» 原文抜粋
◇ ◇ ◇
後ろからだんだん戻っていくということに気付く。先述したように key が nil であることはありえないので(というかたぶん、「そのスロットにはキーがない」ことを nil を使って表現しているのでありえないわけだが)、 firstfree のキー部が nil のときは、「まだ空きがある」として気にしない。node は配列=先頭要素のアドレスだから、 firstfree がどんどん手前に戻って行ってこれ以上戻れないとわかると何らかの対処をしなければならない、ということを意味している。対処というのは要するに、サイズを拡張するという操作を意味する。

これを理解した上で、次の個所を見る。

  if (!ttisnil(gval(mp))) {  /* main position is not free? */
    Node *othern = luaH_mainposition(t, gkey(mp));  /* `mp' of colliding node */
    Node *n = t->firstfree;  /* get a free place */
    if (othern != mp) {  /* is colliding node out of its main position? */
      /* yes; move colliding node into free position */
      while (othern->next != mp) othern = othern->next;  /* find previous */
      othern->next = n;  /* redo the chain with `n' in place of `mp' */
      *n = *mp;  /* copy colliding node into free pos. (mp->next also goes) */
      mp->next = NULL;  /* now `mp' is free */
      setnilvalue(gval(mp));
    }
    else {  /* colliding node is in its own main position */
      /* new node will go into free position */
      n->next = mp->next;  /* chain new position */
      mp->next = n;
      mp = n;
    }
  }

新しくキーを挿入しようという個所にもう既にデータがあるとき、つまりハッシュの衝突が発生したときの意味だ。ところがややこしいのは、衝突があると回避のために firstfree を「消費」していくことがあることにある。つまり、本来のハッシュ値は違うのにたまたま衝突してしまうことがある。それが内部の if のときだ。そうでなくて、いわゆる本当の衝突の時は処理は簡単で、

      /* new node will go into free position */
      n->next = mp->next;  /* chain new position */
      mp->next = n;
      mp = n;

というように、 n (firstfree) を「本来のmp」の next に繋げてデータをセットさせている。
◇ ◇ ◇
» 課題 1
次の(a)〜(c)の記述が原文抜粋と一致するかを判定し、それぞれ「はい」か「いいえ」で答え、判断の決め手となる原文抜粋の語句をそのまま引用してください。(a) key が nil になることはありえない。(b) いわゆる本当の衝突の時は処理が複雑になる。(c) 対処とは、サイズを拡張する操作のことである。
» 課題 2
記録を、列名を「依頼文」と「回答」とする2列のCSVにまとめてください。依頼1件につき1行とし、各列の内容は改行を空白に置き換えたうえで二重引用符で囲んだ1つのフィールドに収め、画像は回答に含めないでください。
原文抜粋と記録はそれぞれ独立しており、互いに関係はありません。

» 収集記録
◇ ◇ ◇
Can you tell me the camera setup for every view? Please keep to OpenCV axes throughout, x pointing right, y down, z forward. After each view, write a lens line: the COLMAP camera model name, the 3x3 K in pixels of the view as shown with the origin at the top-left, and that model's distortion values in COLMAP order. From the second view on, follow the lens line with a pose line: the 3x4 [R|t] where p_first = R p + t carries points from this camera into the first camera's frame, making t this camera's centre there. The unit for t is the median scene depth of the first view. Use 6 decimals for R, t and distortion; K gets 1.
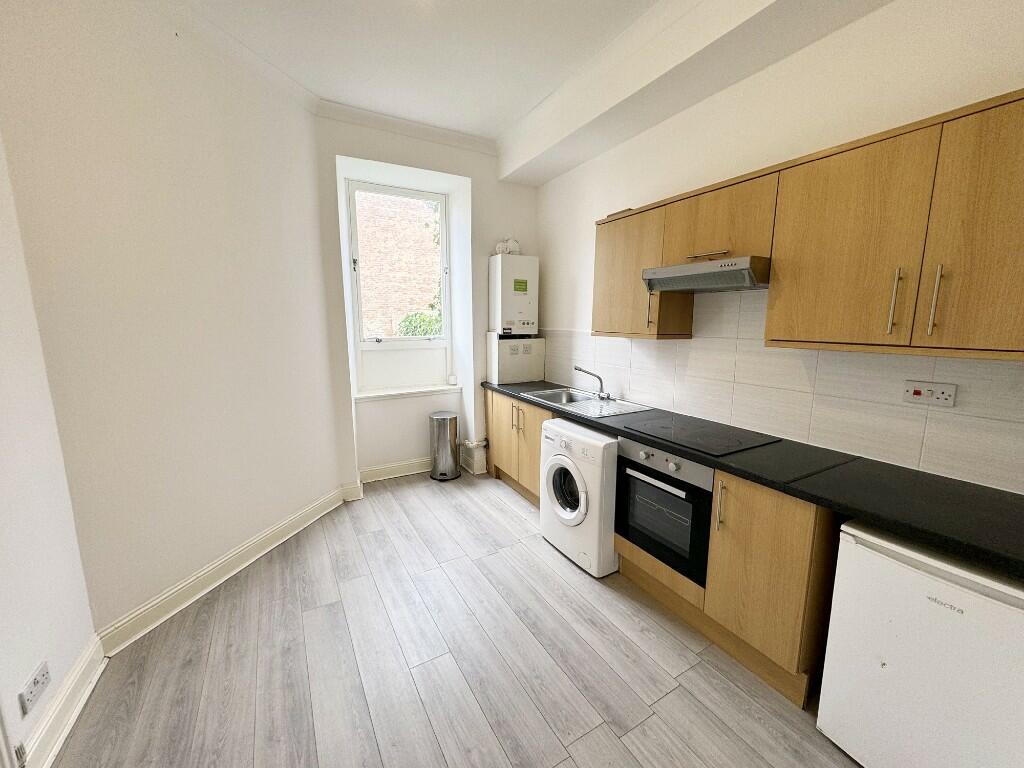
lens RADIAL K [[407.6, 0, 509.5], [0, 407.6, 382.4], [0, 0, 1]] dist [-0.001222, -0.000440]
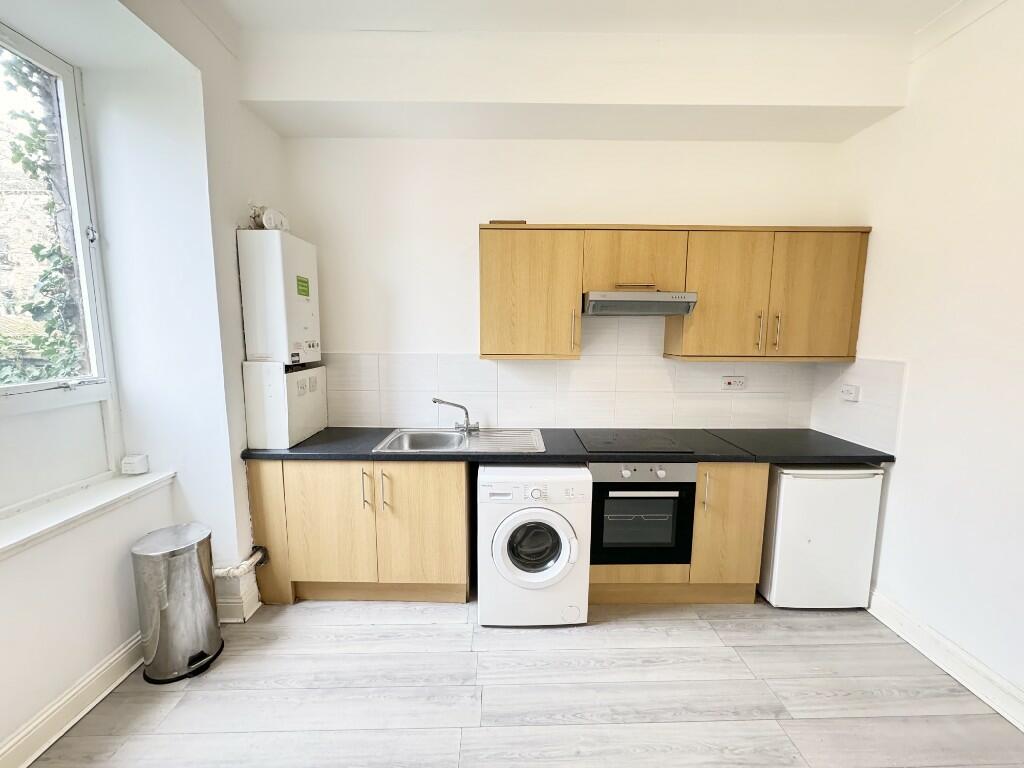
lens RADIAL K [[407.6, 0, 509.5], [0, 407.6, 382.4], [0, 0, 1]] dist [-0.001222, -0.000440]
pose [[0.472183, -0.104405, 0.875296, -0.537787], [0.130414, 0.990308, 0.047772, -0.105780], [-0.871800, 0.091594, 0.481222, 0.582853]]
◇ ◇ ◇
» 解答 1
(a) はい。「key が nil であることはありえない」
(b) いいえ。「いわゆる本当の衝突の時は処理は簡単で」
(c) はい。「対処というのは要するに、サイズを拡張するという操作を意味する。」

» 解答 2
依頼文,回答
"Can you tell me the camera setup for every view? Please keep to OpenCV axes throughout, x pointing right, y down, z forward. After each view, write a lens line: the COLMAP camera model name, the 3x3 K in pixels of the view as shown with the origin at the top-left, and that model's distortion values in COLMAP order. From the second view on, follow the lens line with a pose line: the 3x4 [R|t] where p_first = R p + t carries points from this camera into the first camera's frame, making t this camera's centre there. The unit for t is the median scene depth of the first view. Use 6 decimals for R, t and distortion; K gets 1.","lens RADIAL K [[407.6, 0, 509.5], [0, 407.6, 382.4], [0, 0, 1]] dist [-0.001222, -0.000440] lens RADIAL K [[407.6, 0, 509.5], [0, 407.6, 382.4], [0, 0, 1]] dist [-0.001222, -0.000440] pose [[0.472183, -0.104405, 0.875296, -0.537787], [0.130414, 0.990308, 0.047772, -0.105780], [-0.871800, 0.091594, 0.481222, 0.582853]]"